◆ TASK ITEM:
Which lines of the records contain the word "được"? Copy each one.

(THE DATA begins)

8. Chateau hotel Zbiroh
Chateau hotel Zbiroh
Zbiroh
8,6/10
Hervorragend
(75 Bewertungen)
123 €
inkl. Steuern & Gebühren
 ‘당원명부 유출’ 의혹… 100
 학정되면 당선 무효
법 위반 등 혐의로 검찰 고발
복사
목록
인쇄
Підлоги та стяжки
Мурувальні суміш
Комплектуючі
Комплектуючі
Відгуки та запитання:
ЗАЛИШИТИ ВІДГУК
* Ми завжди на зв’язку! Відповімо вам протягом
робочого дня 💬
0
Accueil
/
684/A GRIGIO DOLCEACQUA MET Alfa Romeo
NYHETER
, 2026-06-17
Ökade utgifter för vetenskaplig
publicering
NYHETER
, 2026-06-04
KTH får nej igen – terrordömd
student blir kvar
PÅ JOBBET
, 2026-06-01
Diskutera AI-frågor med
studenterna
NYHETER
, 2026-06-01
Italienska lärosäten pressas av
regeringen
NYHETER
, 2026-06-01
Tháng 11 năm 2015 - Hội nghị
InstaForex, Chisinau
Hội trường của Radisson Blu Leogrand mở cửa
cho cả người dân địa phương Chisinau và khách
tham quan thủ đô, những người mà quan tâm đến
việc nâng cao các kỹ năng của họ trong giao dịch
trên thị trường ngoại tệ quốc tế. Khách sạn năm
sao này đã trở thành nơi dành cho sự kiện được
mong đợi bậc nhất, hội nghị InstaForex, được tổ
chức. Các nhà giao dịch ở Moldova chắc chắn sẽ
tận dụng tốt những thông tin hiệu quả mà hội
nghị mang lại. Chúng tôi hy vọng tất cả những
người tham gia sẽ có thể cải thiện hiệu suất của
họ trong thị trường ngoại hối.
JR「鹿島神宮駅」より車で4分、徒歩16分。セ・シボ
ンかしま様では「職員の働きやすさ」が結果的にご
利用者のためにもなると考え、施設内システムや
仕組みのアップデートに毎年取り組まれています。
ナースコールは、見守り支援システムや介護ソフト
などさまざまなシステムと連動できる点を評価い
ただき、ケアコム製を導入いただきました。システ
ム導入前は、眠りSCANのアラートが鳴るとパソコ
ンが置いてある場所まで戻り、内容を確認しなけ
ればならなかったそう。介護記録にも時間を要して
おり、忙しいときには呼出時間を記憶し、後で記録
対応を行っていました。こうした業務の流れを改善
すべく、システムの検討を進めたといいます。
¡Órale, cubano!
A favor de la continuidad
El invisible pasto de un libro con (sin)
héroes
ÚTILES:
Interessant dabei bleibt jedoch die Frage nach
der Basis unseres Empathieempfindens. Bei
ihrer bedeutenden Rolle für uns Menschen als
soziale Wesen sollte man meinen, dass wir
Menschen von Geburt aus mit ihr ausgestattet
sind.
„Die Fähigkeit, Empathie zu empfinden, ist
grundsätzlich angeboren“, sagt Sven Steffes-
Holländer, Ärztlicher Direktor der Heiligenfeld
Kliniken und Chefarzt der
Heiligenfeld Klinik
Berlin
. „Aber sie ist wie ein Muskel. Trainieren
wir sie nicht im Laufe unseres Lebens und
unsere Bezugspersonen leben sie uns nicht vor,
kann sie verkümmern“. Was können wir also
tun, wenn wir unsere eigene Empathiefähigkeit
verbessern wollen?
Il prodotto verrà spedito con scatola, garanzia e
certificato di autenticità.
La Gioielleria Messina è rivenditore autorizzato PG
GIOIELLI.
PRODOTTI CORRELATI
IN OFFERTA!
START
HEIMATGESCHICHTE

(THE DATA ends)

◆ ANSWER SECTION:
sao này đã trở thành nơi dành cho sự kiện được
mong đợi bậc nhất, hội nghị InstaForex, được tổ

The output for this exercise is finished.